◆ Task goal
Answer these questions from the customer churn analysis text:
(a) What kind of company's customers does the project aim to predict churn for?
(b) Which listed feature shows customer locations and churn patterns on an interactive map?
(c) Which three steps does the data processing feature cover?

◆ Supplied text

📊Customer Churn Analysis

📈 Project Overview

The Customer Churn Analysis project aims to predict whether a customer will leave a telecommunications company (churn) based on various features such as usage patterns, demographics, and service details. By accurately predicting churn, the company can proactively address customer concerns, improve retention strategies, and enhance overall customer satisfaction.

🔍 Features

View Consolidated Dataset:
- Explore the entire dataset with easy-to-understand metrics and visualizations.
Geospatial Insights:
- See where customers are located and how churn patterns look on an interactive map.
New Customer Prediction:
- Enter details about new customers to predict if they might leave, with helpful visual feedback.
Comprehensive Data Processing:
- A strong process for loading, cleaning, and transforming data to ensure high-quality inputs for modeling.

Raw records
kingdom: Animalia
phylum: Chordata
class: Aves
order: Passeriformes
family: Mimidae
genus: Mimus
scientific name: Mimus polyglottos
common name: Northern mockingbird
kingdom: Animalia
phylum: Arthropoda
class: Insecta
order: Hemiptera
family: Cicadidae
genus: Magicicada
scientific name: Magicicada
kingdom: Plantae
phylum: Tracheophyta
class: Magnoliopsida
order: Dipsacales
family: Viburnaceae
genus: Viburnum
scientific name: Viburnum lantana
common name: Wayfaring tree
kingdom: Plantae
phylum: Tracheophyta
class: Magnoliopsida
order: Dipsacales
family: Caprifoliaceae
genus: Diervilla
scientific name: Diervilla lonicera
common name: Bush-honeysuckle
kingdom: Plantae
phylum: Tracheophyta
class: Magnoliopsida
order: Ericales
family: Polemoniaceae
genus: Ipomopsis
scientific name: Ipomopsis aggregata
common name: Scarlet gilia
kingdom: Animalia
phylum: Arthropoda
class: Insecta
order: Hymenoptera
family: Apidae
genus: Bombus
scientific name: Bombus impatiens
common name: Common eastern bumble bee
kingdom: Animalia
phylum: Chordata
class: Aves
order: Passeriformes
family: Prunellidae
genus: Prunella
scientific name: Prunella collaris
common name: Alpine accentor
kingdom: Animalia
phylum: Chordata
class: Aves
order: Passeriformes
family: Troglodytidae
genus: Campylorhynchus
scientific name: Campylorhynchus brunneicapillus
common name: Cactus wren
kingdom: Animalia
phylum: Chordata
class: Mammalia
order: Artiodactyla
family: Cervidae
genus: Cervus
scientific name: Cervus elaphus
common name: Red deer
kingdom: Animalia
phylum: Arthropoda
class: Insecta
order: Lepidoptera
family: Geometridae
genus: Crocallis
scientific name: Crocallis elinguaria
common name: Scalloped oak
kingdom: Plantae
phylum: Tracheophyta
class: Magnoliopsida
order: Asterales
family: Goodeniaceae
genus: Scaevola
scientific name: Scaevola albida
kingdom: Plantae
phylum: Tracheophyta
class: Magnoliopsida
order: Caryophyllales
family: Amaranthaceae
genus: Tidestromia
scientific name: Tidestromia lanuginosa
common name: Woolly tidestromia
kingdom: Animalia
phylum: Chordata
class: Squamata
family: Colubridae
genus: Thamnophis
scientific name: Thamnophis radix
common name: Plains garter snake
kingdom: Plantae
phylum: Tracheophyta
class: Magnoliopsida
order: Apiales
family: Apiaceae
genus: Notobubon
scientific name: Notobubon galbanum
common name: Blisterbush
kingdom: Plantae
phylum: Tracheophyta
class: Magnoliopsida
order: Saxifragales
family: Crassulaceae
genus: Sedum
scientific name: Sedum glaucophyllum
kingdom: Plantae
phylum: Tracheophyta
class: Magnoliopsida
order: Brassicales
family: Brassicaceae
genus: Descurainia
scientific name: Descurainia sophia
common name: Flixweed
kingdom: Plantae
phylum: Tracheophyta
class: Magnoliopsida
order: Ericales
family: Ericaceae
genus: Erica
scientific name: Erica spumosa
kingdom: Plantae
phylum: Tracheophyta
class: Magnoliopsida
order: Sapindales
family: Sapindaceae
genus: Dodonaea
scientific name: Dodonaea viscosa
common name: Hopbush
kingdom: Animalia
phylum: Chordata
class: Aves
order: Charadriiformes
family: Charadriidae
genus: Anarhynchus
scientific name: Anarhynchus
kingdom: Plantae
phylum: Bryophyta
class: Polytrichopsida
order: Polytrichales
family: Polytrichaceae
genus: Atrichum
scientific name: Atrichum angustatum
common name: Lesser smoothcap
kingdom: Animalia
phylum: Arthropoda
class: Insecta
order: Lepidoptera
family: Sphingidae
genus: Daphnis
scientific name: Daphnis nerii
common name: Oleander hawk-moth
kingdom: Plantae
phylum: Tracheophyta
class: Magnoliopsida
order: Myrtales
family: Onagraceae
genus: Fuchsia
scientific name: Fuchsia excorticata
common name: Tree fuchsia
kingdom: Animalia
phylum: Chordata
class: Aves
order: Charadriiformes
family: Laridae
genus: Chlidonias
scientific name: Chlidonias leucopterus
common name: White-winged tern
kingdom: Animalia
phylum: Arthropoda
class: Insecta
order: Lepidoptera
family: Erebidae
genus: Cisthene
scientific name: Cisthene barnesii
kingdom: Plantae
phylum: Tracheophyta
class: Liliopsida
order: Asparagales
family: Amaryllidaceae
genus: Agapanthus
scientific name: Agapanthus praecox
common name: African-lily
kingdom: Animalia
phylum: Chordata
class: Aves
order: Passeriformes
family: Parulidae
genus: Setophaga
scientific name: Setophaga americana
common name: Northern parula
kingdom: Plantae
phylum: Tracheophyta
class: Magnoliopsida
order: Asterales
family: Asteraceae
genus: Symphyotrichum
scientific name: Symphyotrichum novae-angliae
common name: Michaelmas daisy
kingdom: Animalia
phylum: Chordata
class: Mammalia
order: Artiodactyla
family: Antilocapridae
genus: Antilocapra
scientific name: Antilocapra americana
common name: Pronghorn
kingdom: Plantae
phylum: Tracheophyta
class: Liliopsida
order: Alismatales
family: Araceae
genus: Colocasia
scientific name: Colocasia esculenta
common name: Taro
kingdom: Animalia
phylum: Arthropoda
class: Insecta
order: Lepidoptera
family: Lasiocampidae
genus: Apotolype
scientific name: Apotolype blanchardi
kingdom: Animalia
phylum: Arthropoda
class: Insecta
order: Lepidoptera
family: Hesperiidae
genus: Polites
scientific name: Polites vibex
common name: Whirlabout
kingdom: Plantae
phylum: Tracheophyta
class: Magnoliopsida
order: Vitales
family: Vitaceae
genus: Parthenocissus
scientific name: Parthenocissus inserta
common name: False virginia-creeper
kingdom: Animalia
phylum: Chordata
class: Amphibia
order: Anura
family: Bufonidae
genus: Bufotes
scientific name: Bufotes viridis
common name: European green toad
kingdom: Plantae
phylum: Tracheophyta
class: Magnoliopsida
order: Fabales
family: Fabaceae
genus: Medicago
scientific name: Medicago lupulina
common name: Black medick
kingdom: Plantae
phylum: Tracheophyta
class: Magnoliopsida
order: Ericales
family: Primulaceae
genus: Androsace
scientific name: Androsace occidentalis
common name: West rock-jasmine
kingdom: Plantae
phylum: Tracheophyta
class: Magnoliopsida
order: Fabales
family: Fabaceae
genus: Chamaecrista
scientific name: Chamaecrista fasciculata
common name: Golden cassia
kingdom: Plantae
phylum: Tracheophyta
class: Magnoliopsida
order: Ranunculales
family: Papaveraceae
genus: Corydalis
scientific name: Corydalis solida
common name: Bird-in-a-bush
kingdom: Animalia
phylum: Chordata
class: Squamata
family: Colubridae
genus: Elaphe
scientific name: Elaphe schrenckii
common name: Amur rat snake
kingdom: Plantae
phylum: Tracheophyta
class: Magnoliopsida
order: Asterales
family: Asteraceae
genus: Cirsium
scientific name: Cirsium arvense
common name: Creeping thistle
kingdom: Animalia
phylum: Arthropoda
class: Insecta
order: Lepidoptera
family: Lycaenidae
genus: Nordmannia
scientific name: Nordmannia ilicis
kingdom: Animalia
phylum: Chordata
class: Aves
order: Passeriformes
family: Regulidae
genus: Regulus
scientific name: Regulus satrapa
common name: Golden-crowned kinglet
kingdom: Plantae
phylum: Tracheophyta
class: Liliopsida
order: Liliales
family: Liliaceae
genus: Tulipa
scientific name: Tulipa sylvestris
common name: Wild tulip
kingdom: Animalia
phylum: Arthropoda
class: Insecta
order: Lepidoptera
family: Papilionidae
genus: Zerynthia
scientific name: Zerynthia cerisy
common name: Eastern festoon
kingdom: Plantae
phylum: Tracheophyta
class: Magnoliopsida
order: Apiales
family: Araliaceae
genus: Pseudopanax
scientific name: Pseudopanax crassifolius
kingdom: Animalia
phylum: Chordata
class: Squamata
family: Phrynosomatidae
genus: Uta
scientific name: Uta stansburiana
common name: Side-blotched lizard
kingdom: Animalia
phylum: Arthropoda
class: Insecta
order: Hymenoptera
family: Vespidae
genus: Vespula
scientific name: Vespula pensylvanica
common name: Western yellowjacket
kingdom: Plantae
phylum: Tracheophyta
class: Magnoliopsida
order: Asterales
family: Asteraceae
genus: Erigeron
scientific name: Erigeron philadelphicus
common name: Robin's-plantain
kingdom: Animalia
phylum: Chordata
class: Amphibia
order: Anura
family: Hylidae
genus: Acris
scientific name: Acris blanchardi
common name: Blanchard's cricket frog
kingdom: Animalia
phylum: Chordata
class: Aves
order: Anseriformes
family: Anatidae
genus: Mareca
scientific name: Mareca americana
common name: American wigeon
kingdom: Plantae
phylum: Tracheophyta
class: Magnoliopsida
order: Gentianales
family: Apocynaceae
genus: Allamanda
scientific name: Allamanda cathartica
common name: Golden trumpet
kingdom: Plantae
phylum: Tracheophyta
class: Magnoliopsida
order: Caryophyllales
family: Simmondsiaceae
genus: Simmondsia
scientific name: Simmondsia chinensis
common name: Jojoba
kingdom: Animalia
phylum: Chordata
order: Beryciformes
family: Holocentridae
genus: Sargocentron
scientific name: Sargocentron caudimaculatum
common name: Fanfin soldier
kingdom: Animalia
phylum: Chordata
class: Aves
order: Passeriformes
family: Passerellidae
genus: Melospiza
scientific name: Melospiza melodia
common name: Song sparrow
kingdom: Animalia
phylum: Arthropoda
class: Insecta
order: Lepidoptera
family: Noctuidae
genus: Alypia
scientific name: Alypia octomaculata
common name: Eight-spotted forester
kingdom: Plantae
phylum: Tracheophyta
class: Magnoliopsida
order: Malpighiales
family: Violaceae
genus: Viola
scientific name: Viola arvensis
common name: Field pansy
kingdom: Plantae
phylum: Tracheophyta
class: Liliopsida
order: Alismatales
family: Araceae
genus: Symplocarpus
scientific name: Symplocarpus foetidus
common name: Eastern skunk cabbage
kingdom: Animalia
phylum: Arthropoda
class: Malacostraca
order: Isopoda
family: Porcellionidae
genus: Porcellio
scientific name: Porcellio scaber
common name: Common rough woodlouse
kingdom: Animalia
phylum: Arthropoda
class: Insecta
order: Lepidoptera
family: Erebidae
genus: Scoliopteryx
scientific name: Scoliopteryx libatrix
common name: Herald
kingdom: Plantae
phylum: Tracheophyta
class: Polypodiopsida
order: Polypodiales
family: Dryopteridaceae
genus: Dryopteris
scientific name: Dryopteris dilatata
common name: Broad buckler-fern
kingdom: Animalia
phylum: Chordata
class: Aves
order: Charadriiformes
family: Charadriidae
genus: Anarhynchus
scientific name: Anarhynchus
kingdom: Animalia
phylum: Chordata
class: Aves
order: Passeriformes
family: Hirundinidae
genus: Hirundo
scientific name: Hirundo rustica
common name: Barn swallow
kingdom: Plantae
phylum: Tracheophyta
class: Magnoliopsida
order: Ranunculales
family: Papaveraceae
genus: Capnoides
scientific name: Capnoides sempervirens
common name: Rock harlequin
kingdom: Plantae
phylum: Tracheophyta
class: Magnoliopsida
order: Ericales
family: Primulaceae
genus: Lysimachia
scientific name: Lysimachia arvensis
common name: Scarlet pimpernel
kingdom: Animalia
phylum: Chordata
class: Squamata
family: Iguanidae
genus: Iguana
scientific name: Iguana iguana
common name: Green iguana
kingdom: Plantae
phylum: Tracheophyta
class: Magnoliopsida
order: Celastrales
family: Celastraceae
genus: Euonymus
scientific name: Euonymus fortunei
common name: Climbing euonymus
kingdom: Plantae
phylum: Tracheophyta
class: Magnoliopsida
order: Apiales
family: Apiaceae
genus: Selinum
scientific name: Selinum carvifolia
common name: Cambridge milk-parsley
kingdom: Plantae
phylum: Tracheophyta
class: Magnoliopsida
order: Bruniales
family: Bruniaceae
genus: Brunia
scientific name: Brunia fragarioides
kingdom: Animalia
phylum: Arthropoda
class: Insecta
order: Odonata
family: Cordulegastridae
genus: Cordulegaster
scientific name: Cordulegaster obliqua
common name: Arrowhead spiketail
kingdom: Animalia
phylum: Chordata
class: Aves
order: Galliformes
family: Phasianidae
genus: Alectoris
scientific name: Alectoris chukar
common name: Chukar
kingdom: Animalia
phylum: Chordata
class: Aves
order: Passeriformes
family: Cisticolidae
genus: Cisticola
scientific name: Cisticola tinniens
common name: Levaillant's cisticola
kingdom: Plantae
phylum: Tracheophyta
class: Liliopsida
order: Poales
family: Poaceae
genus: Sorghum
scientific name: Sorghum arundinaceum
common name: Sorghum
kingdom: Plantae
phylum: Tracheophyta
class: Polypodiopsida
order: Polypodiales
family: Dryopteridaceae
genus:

◆ Solution
(a) A telecommunications company.
(b) Geospatial Insights.
(c) Loading, cleaning, and transforming data.